Is there such a thing as a cosmopolitan album of Western pop music? I guess there is, though it’s not something you read about as often as you might expect. However, by mixing Melbourne sunshine with late 1980s Manchester and a twist of New York disco, Cut Copy somehow secure such a tag.
Not for them the obstacles a second album traditionally provide. In Ghost Colours finds the band brimming with confidence, delivering their catchy choruses and synthesizer hooks with a conviction that’s difficult to resist, staying true throughout to a groove that fits in with early house music.
The album links easily from one song to the next, and is perhaps five minutes too long, but that’s the barest of criticisms. When there are songs like Lights & Music and Hearts On Fire to enjoy, such worries go out the window and the craving for dazzling sunshine or a packed dancefloor replaces them.
This is in marked contrast to the admittedly splendid first album Bright Like Neon Love, which portrayed New Order influences both through texture and fragility, and though it had danceable rhythms, was less forthcoming in sharing them and had a slightly melancholic air. The same influences remain and continue to be keenly used, but the band are never over-reliant on these to the point of pastiche.

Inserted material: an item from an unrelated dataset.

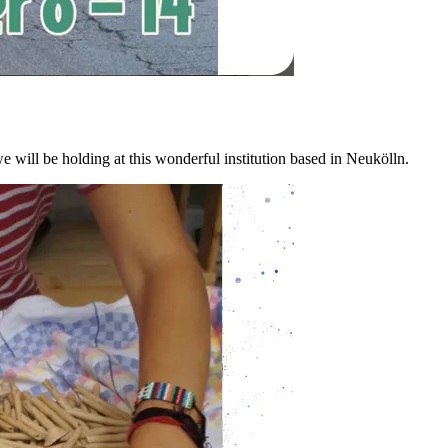
e will be holding at this wonderful institution based in Neukölln.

Instead, the vibes become good early on and never let up, from the “oohs” of opener Feel The Love, with its immediate charm, through the wonderful Lights & Music, with its catchy refrain. House beats come to the fore but never push the music too far underground, while other influences coming to the fore include a smattering of Human League in the occasionally deadpan vocals of front man Dan Whitford.
In Ghost Colours was recorded in New York with DFA’s Tom Goldsworthy behind the mixing desk, and his influence comes through in the extra layers that beef up the production, not to mention the woozy psychedelia running through songs such as So Haunted.
While the trend for making danceable pop music heavily influenced by 1980s Manchester remains, there are an increasing number of bands who are taking this as a lead and running with it. Cut Copy have applied this better than most, and the indications are that this second album will push them through into the big league.